Comment by Daniel Fogel on August 6, 2015 at 10:52am

Skip thanks for posting!  Love the point about choosing the best room in the office and meeting them like the door.  So many companies miss this.  It's like having a date over to your house for the first time and there are dishes piled up in the sink and dirty laundry all over the place.  What do you think is the single biggest mistake people are making in the interview process?

Comment by Katrina Kibben on August 6, 2015 at 11:36am

"It should be an opportunity to execute a data acquisition plan you made prior to meeting the candidate."

If we could convince corporate America of this definition for interviewing, I'm confident we'd see metrics shifting in a positive direction across the board - retention, referrals, etc - because we'd be getting the right candidate the first time.

Comment by Skip Graham on August 6, 2015 at 12:08pm

Daniel, so many, but here are my big two - sorry, I know you asked for one.

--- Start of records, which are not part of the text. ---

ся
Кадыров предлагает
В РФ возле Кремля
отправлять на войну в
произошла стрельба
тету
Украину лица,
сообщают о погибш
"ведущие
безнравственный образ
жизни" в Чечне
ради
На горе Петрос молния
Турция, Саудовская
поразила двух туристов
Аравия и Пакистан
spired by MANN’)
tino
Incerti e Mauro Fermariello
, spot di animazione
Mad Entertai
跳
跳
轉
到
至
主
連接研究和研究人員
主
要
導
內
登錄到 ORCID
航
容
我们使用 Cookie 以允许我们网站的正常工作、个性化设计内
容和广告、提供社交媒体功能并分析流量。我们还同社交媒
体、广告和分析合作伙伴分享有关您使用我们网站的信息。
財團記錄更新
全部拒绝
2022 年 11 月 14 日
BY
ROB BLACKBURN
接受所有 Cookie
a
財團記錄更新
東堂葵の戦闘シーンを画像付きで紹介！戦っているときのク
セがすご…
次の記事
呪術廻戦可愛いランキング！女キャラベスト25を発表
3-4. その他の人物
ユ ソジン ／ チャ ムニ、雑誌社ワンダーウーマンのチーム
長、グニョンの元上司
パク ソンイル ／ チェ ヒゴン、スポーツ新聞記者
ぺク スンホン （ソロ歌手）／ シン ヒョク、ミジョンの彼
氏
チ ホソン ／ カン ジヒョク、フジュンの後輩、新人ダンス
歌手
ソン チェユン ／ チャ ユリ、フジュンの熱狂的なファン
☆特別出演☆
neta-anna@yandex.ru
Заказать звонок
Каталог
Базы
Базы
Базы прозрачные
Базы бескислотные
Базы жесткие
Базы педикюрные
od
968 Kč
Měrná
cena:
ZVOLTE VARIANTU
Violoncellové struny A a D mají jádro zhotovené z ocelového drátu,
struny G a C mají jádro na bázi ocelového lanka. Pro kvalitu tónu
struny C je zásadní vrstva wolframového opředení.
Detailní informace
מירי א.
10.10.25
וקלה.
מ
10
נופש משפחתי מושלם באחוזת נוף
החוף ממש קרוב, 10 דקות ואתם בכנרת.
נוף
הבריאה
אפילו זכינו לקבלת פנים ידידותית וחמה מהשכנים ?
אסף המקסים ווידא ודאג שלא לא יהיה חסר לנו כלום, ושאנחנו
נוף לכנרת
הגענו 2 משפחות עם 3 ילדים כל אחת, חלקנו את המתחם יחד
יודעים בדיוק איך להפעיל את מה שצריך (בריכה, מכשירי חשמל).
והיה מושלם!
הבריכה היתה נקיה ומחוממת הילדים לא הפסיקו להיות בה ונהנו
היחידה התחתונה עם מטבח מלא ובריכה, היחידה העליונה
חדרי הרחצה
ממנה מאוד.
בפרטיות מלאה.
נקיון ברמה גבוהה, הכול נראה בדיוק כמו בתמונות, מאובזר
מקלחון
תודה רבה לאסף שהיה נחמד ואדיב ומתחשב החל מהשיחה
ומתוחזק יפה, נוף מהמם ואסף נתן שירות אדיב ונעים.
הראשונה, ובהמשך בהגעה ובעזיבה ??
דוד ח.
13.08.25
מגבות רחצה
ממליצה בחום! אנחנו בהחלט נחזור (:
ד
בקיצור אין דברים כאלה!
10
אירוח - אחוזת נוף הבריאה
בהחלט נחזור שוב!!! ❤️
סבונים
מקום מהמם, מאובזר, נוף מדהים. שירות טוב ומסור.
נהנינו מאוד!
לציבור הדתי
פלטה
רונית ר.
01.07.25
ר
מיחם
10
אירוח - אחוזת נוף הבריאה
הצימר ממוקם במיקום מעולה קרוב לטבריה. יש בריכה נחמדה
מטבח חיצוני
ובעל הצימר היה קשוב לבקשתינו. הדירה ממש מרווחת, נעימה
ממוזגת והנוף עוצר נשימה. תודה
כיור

Candidate care is still MIA in most companies. For some reason there remains a pervasive mentality that candidates should be thrilled to give up 4+ hours of their life for what is often a lackluster interview experience. I mostly chalk this up to a big gap between the business and HR/Recruiting. I distinguish the two as different entities only because they distinguish themselves in the same way. If any other major business process was broken like HR is broken, it would have been fixed long ago. Only companies that have given Talent Acquisition a peer voice at the adult table have overcome this divide. Until that happens, HR and recruiting teams will remain in that weird us vs. them state. n this case, the divide is who owns candidate care/experience.

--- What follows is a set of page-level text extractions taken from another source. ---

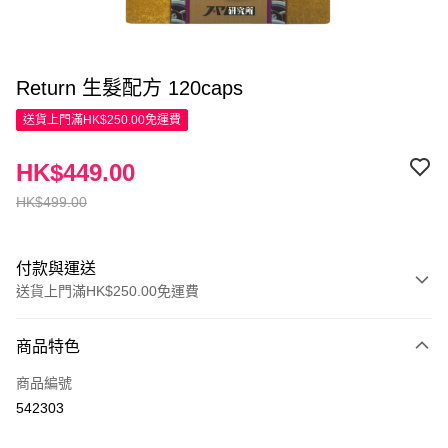
Return 生髮配方 120caps
送貨上門滿HK$250.00免運費
HK$449.00
HK$499.00
付款與運送
送貨上門滿HK$250.00免運費
付款方式
商品特色
信用卡
商品編號
Apple Pay
542303
AlipayHK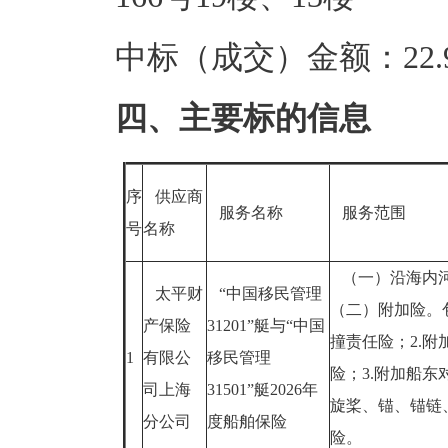
中标（成交）金额：22.9
四、主要标的信息
序
供应商
服务名称
服务范围
号
名称
（一）沿海内河
太平财
“中国移民管理
（二）附加险。
产保险
31201”艇与“中国
撞责任险；2.
1
有限公
移民管理
险；3.附加船东
司上海
31501”艇2026年
旋桨、锚、锚链
分公司
度船舶保险
险。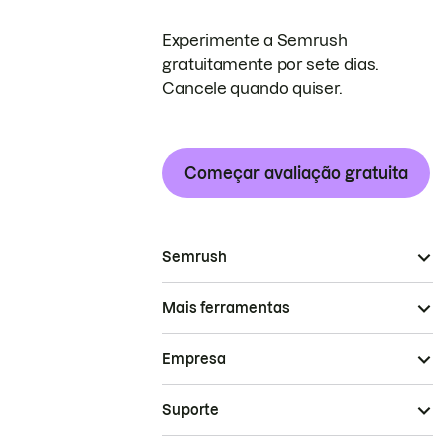
Experimente a Semrush
gratuitamente por sete dias.
Cancele quando quiser.
Começar avaliação gratuita
Semrush
Mais ferramentas
Empresa
Suporte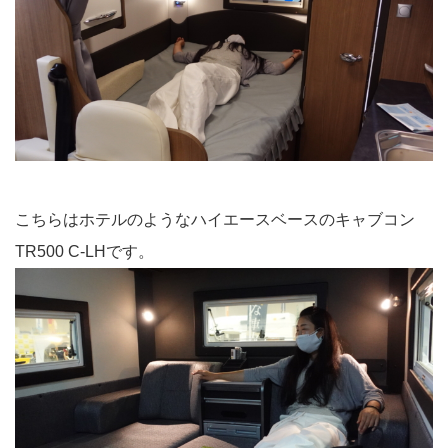
こちらはホテルのようなハイエースベースのキャブコン
TR500 C-LHです。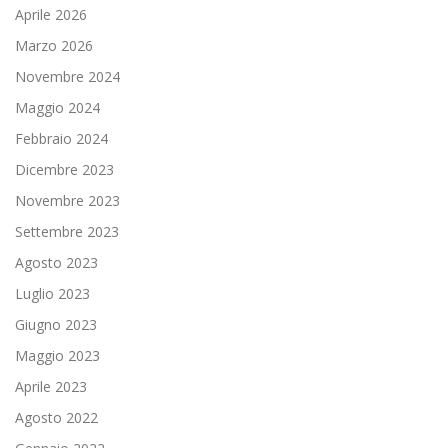
Aprile 2026
Marzo 2026
Novembre 2024
Maggio 2024
Febbraio 2024
Dicembre 2023
Novembre 2023
Settembre 2023
Agosto 2023
Luglio 2023
Giugno 2023
Maggio 2023
Aprile 2023
Agosto 2022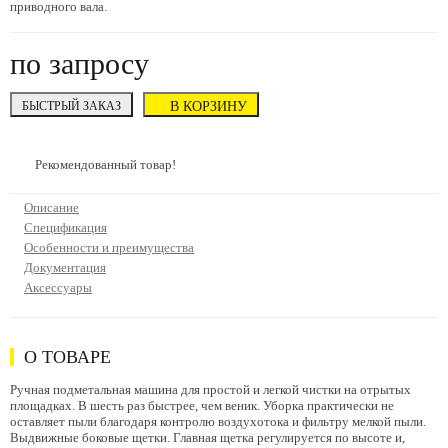
приводного вала.
по запросу
БЫСТРЫЙ ЗАКАЗ
В КОРЗИНУ
Рекомендованный товар!
Описание
Спецификация
Особенности и преимущества
Документация
Аксессуары
О ТОВАРЕ
Ручная подметальная машина для простой и легкой чистки на отрытых
площадках. В шесть раз быстрее, чем веник. Уборка практически не
оставляет пыли благодаря контролю воздухотока и фильтру мелкой пыли.
Выдвижные боковые щетки. Главная щетка регулируется по высоте и,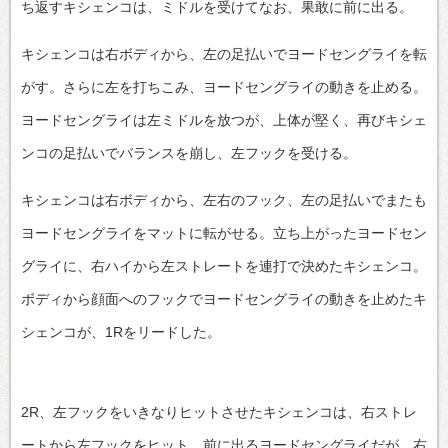
ち返すキシェンコは、ミドルを受けてなお、果敢に前に出る。
キシェンコは右ボディから、左の足払いでヨードセングライを転
がす。さらに左を打ちこみ、ヨードセングライの動きを止める。
ヨードセングライは左ミドルを放つが、上体が堅く、再びキシェ
ンコの足払いでバランスを崩し、左フックを受ける。
キシェンコは右ボディから、左右のフック、左の足払いでまたも
ヨードセングライをマットに転がせる。立ち上がったヨードセン
グライに、右ハイから左ストレートを連打で決めたキシェンコ。
ボディから顔面へのフックでヨードセングライの動きを止めたキ
シェンコが、1Rをリードした。
2R、左フックをいきなりヒットさせたキシェンコは、右ストレ
ートから左フックをヒット。前に出るヨードセングライだが、右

The other is the overarching point of the post. Most companies do a miserable job in vetting candidates and then have a terrible decision-making process to boot. Often, the hiring manager knows what "they're looking for" but it's lost in translation from the initial job description creation and recruiter sourcing. And then that ambiguity makes its way all the way to the interview room, manifesting in the interview team all having different, and very personal, ideas of what a successful candidate looks like. It ends up being either a gut feel decision or a percentage of (experience) boxes checked. Very few interviewers are making any reasonable determination whether candidates can actually DO the job and have the proper motivation. Frankly, not their fault given the broken sequence of events leading to the interview. As I've said in many other posts, it's amazing that companies ever hire anyone. I know from my own experience that a hiring outcome, far too often, is a result of putting an open req out of its misery. Sounds harsh, and few will admit to making best-of-the-least hires. But it happens every day.

Comment by Skip Graham on August 6, 2015 at 12:16pm

Katrina, agreed. Talent acquisition needs a bigger voice in Corp America. TA is still (mostly) remanded to be the squeaky wheel in HR and is usually labeled as a cost center. I've seen few companies measuring qualitative metrics. We're still stuck measuring meaningless things like time-to-hire, req # of days open, number of candidates sourced/interviewed, etc. Mostly worthless numbers that no one cares about except managers who need someone to throw under the bus when they can't make effective hires. Oddly, the companies who are measuring quality-of-hire metrics, retention (as a talent acquisition metric), candidate experience, etc, are the ones who are kicking everyone else's ass. Go figure.